Let $x$ and $y$ be random variables whose probabilities depend on an unknown parameter $\theta$. I am specifically interested in the case that both $x$ and $y$ are Bernoulli, but the question below can also be asked in general. Assuming sufficient regularity, the Fisher information of a set $X$ of random variables about $\theta$ is given by the expression:
$ \mathcal{I}_X(\theta)= -E\left[\left.\frac{\partial^2}{\partial\theta^2}\log f(X;\theta)\,\right|\theta\right]\enspace , $
where $f(X;\theta)$ is the probability density of $X$ conditional on $\theta$.
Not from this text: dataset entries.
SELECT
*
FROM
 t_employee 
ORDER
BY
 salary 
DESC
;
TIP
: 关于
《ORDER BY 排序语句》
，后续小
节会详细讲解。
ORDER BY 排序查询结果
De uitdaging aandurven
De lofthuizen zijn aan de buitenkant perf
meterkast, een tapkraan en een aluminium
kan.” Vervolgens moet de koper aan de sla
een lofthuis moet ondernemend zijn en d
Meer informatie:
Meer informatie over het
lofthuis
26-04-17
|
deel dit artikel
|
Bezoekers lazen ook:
If $x$ and $y$ are independent, then:
$\mathcal{I}_{x,y}(\theta)= \mathcal{I}_{x}(\theta)+\mathcal{I}_{y}(\theta)\enspace .$
Question: Is it always true (even when $x$ and $y$ are dependent) that $\mathcal{I}_{x,y}(\theta)\leq \mathcal{I}_{x}(\theta)+\mathcal{I}_{y}(\theta)$?
My intuition from Shannon information tells me that surely this is so- if you have a coin, and you toss it once, your optimal strategy for the second toss is surely just to toss it again. But I've been unable to find a proof for this, and the analysis gets very complicated very fast when I try to prove this "subadditivity" property analytically.
Question: Do you have a reference for this property?